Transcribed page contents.
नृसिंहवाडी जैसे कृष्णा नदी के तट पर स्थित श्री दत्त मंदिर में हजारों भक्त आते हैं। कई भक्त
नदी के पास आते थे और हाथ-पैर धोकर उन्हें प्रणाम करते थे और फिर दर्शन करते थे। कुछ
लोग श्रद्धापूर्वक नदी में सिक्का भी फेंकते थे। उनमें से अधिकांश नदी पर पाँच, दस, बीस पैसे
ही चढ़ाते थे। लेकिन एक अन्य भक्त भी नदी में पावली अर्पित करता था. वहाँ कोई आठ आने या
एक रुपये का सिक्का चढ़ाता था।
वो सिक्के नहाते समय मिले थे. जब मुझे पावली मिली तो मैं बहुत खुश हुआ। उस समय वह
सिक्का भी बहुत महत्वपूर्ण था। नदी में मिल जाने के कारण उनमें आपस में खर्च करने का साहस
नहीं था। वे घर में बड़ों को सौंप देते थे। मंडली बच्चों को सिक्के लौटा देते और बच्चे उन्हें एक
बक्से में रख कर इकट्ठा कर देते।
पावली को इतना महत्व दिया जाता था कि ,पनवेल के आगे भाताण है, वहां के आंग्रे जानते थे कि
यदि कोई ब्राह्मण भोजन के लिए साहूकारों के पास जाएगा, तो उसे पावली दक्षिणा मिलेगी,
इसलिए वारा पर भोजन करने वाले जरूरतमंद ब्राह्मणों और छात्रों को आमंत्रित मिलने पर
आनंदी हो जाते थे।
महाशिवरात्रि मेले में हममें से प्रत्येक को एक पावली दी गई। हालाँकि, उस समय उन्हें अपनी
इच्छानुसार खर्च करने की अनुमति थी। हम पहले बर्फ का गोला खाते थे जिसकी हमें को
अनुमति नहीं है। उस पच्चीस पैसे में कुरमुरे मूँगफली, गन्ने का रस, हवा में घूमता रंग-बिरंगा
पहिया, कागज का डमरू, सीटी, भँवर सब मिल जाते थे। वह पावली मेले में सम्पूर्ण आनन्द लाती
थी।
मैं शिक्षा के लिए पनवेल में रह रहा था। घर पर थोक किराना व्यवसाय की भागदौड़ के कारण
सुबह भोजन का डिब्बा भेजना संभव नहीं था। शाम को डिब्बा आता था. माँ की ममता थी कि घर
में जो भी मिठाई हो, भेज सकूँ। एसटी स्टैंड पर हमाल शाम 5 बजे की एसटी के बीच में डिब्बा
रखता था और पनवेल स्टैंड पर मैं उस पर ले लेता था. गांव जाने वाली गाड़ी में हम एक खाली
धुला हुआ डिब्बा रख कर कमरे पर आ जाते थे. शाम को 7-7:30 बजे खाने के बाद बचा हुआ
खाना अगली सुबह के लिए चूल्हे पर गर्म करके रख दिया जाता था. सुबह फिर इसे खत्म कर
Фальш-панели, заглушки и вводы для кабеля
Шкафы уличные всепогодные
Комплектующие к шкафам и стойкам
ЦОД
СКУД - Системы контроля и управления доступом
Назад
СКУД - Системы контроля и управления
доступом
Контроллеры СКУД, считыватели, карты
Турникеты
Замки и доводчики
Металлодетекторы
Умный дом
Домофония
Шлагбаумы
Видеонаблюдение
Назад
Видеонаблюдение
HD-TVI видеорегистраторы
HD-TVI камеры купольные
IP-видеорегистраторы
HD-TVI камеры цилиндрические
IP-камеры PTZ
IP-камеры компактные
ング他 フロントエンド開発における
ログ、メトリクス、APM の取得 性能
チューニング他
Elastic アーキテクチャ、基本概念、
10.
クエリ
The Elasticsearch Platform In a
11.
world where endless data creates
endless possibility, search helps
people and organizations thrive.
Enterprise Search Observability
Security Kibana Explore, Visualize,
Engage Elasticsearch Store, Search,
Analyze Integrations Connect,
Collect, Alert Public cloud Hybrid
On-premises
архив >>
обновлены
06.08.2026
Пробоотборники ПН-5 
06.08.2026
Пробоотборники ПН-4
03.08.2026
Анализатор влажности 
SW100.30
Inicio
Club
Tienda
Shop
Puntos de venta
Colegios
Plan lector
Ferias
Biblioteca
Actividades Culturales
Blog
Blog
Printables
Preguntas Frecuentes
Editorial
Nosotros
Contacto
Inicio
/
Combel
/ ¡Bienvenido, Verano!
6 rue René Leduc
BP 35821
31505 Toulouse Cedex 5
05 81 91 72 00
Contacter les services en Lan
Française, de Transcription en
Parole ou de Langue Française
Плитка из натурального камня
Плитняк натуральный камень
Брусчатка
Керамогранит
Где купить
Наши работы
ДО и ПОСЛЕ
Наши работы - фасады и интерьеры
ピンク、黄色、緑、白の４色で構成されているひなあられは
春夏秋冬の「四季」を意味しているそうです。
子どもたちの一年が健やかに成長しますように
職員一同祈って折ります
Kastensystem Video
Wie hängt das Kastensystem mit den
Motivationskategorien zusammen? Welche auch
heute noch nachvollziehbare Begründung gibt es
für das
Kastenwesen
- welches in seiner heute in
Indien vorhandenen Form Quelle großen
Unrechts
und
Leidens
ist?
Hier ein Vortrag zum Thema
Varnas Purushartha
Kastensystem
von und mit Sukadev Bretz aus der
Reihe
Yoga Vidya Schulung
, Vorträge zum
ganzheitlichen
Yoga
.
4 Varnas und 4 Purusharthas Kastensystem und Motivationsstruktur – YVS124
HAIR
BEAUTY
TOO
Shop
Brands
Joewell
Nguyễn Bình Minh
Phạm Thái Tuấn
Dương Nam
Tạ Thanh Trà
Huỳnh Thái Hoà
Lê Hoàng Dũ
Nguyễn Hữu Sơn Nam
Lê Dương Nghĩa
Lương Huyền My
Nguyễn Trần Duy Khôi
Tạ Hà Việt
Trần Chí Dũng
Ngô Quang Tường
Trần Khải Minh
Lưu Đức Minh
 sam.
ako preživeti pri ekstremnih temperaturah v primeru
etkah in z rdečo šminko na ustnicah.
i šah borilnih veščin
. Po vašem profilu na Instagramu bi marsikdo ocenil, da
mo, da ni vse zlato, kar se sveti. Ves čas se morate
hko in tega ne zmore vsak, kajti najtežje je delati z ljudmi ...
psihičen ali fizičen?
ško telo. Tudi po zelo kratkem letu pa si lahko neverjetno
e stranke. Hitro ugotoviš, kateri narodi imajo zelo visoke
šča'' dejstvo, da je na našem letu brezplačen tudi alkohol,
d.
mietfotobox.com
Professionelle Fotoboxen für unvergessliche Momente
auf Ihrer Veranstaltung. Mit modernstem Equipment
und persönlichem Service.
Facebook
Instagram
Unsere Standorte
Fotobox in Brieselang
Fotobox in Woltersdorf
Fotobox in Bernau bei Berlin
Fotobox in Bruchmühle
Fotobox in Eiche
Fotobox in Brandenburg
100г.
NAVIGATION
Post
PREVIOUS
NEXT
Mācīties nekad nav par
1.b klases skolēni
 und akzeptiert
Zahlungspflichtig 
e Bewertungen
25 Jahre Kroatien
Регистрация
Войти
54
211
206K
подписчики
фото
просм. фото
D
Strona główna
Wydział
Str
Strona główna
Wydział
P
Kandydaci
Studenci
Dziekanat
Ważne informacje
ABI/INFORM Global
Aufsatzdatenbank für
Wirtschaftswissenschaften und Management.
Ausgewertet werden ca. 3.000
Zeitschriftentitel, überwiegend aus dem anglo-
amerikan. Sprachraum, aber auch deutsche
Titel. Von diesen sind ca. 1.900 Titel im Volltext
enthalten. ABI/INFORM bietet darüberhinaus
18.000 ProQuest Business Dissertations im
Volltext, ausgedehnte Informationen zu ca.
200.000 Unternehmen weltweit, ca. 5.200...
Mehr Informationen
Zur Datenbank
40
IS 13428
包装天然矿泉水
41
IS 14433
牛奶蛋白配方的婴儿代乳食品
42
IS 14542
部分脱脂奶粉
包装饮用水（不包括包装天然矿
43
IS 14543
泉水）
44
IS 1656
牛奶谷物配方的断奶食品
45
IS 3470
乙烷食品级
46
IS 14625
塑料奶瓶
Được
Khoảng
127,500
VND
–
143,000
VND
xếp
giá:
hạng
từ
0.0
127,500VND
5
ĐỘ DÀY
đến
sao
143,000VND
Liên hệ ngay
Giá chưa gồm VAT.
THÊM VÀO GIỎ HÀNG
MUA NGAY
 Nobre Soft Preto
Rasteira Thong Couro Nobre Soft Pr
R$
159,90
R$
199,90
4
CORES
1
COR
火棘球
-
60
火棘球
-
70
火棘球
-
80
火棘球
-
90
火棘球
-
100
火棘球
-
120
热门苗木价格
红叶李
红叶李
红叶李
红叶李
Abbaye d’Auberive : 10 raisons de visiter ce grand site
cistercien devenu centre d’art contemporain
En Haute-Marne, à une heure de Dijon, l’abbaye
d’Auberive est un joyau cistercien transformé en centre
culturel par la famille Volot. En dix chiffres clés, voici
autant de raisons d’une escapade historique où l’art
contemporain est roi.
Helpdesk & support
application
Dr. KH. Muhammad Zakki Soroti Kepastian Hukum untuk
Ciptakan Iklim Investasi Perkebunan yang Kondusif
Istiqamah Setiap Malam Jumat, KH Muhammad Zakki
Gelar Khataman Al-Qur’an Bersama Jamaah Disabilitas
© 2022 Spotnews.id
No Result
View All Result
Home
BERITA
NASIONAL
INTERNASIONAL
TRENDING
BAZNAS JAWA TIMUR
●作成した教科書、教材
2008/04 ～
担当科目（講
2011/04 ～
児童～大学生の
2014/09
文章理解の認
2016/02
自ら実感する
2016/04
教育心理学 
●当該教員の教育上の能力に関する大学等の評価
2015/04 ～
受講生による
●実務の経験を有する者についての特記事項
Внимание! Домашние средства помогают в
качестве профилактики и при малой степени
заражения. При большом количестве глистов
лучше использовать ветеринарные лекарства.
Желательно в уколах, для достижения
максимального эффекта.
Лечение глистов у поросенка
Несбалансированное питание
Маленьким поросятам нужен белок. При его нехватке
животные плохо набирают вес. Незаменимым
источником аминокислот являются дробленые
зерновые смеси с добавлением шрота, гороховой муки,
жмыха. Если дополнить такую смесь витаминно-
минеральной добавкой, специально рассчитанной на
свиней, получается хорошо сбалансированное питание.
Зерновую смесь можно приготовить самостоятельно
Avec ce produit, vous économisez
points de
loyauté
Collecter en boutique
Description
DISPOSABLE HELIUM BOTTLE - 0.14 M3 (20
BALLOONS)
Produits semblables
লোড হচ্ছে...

Request.
Reproduce every line from the entries that holds the word "centre".

Reply to the task.
cistercien devenu centre d’art contemporain
d’Auberive est un joyau cistercien transformé en centre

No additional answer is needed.